Greater Manchester mayor Andy Burnham was once fancied as a potential alternative should Starmer’s position come under threat; the Labour leader faces a defining moment next May when devolved elections are held across Wales and Scotland.
Burnham is not currently an MP, however, which could stymie his ambitions should a vacancy arise if Starmer is forced out following a Labour hammering in May.
Could youthful Bristol MP Darren Jones – still unfamiliar to much of the British public but seen as a rising star inside Labour – emerge a more plausible contender?
“He could well do,” said the Labour source. “There aren’t very many others who are obvious. [Health secretary] Wes Streeting’s parliament seat is too vulnerable to become leader.
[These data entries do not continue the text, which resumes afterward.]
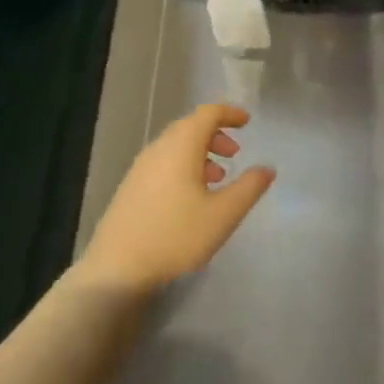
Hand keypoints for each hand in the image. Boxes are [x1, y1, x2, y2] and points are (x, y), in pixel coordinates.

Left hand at [82, 104, 274, 294]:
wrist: (116, 270)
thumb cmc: (176, 236)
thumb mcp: (224, 214)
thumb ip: (249, 187)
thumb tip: (267, 168)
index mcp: (181, 146)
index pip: (208, 113)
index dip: (230, 113)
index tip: (247, 122)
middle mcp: (158, 149)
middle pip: (190, 127)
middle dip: (216, 134)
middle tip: (234, 153)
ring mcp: (140, 169)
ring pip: (175, 146)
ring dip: (200, 153)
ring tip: (217, 178)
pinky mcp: (130, 188)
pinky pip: (163, 163)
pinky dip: (183, 166)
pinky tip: (190, 197)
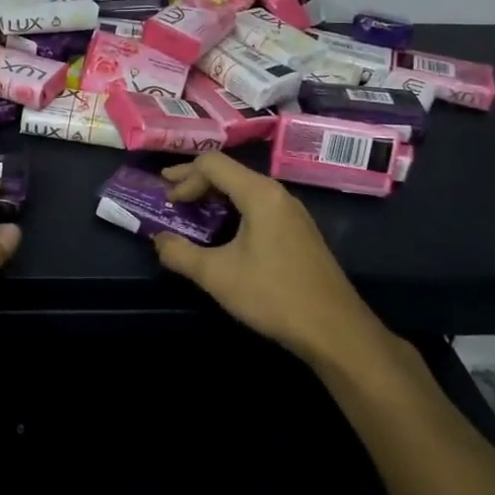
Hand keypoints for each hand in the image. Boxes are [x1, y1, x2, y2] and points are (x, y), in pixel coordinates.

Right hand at [154, 152, 393, 374]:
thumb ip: (179, 254)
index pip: (213, 164)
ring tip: (192, 214)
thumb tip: (158, 240)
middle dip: (195, 182)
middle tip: (171, 200)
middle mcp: (278, 194)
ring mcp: (292, 213)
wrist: (335, 330)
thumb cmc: (273, 295)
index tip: (165, 199)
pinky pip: (258, 206)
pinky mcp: (298, 232)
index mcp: (259, 194)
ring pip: (245, 189)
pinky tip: (223, 234)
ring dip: (214, 197)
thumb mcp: (217, 276)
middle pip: (229, 172)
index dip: (183, 176)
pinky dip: (233, 210)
And possibly so is [home secretary] Shabana Mahmood’s.”
Jones (38), a saxophone-playing former corporate lawyer who had an impoverished upbringing in Bristol, has risen steeply through the ranks since Labour’s general election win in the summer of last year.
He was effectively number two to chancellor of the exchequer Rachel Reeves at the Treasury until September, when he was promoted in a reshuffle.
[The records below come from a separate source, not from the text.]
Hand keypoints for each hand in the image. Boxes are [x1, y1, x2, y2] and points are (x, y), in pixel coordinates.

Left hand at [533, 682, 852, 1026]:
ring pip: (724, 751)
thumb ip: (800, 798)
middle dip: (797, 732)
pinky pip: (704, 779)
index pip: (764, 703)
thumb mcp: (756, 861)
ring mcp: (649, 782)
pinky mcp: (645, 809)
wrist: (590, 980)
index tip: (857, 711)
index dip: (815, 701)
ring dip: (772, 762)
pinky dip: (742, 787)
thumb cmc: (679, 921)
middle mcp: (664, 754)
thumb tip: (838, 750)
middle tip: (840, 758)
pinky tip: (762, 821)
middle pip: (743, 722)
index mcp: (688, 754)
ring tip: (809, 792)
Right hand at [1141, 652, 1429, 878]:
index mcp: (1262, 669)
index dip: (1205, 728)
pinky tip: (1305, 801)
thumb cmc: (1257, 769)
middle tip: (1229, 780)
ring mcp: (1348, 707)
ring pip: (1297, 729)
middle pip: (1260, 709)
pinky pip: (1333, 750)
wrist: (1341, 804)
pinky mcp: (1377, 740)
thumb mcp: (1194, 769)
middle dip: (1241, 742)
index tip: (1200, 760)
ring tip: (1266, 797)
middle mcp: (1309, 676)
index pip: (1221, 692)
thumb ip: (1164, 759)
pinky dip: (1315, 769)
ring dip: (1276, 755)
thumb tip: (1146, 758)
Now as chief secretary to the prime minister and the cabinet member who oversees government delivery by running the cabinet office, Jones is Starmer’s right-hand man.
The Irish Times observed him in action this week at a private gathering of Labour members in central London – a fundraising dinner for Labour MPs Chris Elmore and Gareth Snell.
Jones gave the main speech, which he delivered confidently while walking around the room with the microphone in his hand, like a daytime television host. He is said to be in demand for such dinners, but only has time for a couple each month.
Jones, who is seen as being on the right wing of the Labour Party in the Blairite mould, told the Labour members present that British people wanted their country to change. But he suggested the UK state through its civil service wasn’t up to the job of delivery.
“Part of my job as chief secretary to the prime minister is to build a new state with better outcomes, and not just tinker with the old state,” he said. “Fewer words, more action.”
He acknowledged that Labour was in the fight of its life with Reform, and the elections next May were crucial.
“The threat of populism is not just a threat to the way our country works and the things that we value, it’s a threat in all our constituencies too,” he said, an acknowledgment that MPs such as Snell in Stoke and Elmore in Wales faced battles to keep their seats in a future Westminster election.
Jones said there was internal debate at a senior level in the Labour Party about whether to focus on Reform as its main opponent, or if such attention only helped the Nigel Farage-led outfit to flourish.
He said it felt “jarring” to give so much attention to a party [Reform] with just five MPs, but ultimately it had been decided that Labour “have to be much more muscular in attacking Reform”.
He said UK government communications needed to be overhauled to put less emphasis on the detail of policies that had been devised, and more instead on the impact of those policies on the lives of members of the public.
He said he told government communications officials to “get out of London, find people whose lives are changing, and put them on camera” instead of just politicians.
Jones’s message was well received by the Labour members at the dinner, albeit amid weary resignation about the Caerphilly hammering they knew was to come.
He also has his critics in government.
Jones, whose posh accent belies his modest upbringing, was a prefect at school and is still viewed in similar terms by some of his colleagues who have dealt with him in spending negotiations.
“If you want a glimpse into the dystopian AI future where the world is run by autocratic robots devoid of emotion or humanity, then you need to spend five minutes in a meeting with Darren Jones,” a UK government source told the Sunday Times in spring.
Some in his party feel that Starmer’s exit, if it comes in May, might be too soon for Jones. Yet many others appear to believe that his time will eventually come.